Reason 1: In source code reading, definition of function, macro, typedef, struct, class, enum are important. On the other hand, variable definition is not so important, because there isn't information so much.
Reason 2: It was difficult for me to recognize a variable definition.
However, please note that GLOBAL can't classify the type of symbols, that is, all of function x, macro x, enum x, variable x and struct x are treated as just 'x'. Since ctags can classify them, it may become a different conclusion.
[Treatment of references with no definition] In GLBOAL, references with no definitions are simply treated as references. The followings are relevant to it. o library functions o variables declared implicitly (perl, ruby, python and etc)

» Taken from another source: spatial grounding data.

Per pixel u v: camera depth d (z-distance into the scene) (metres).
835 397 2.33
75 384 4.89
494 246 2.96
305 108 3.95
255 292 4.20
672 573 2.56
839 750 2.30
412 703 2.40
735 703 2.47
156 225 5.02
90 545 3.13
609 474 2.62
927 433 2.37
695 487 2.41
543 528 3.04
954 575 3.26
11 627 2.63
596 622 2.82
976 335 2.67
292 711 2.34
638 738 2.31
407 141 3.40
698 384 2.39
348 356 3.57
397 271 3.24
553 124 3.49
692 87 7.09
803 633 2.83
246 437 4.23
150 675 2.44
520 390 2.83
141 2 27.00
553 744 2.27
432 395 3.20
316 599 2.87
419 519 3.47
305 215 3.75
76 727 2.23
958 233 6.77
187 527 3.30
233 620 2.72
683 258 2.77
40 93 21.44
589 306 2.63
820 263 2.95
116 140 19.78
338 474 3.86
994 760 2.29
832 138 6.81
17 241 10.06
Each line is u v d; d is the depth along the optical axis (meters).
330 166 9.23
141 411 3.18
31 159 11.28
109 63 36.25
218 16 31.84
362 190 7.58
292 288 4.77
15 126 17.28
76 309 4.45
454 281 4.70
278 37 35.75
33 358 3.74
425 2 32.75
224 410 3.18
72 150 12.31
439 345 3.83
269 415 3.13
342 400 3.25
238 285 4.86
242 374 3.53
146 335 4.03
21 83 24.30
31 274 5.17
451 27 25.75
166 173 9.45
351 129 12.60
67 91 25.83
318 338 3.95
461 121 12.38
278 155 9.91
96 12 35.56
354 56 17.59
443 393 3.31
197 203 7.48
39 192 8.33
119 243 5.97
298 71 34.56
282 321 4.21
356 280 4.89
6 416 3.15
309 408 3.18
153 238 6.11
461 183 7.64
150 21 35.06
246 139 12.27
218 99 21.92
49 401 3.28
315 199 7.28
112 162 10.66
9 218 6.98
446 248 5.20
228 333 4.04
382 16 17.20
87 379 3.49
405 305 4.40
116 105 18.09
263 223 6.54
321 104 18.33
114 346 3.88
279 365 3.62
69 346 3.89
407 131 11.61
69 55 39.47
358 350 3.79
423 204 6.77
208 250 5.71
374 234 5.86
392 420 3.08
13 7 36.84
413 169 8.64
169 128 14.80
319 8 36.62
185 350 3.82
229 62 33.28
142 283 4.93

Though such symbols are written to the reference tag file (GRTAGS), they are located by '-s (--symbol)' option, not by '-r (--reference)' option.
$ global -x printf # not found by definition search $ global -x printf -r # not found by reference search $ global -x printf -s # found by other symbol search printf 1 main.c #define PRINT(X) printf("%d\n", (X)) $ _
@shigio, thank you. Very informative. I will think more about ctags side specification.
(Private study note).
We can think about a concept, "kinds" in referencing(let's call rkind).
C:
func () {
a = b.d;
foo(&c);
a and c are lvalue reference. b is value reference. How about d? d is value and field references. Who refers it? d is referenced from b. b is referenced from func. foo is funcall reference.
Python:
import x as y from z
x is ??? reference. z is ??? reference. y is not a reference. It defines a name.
C
#undef X
X in "undefine" reference.
Providing kinds for reference may be quite useful for making a upper layer tool. However, writing a parser becomes much harder. I wonder who will implement such complete parsers, especially for languages which have complex syntax.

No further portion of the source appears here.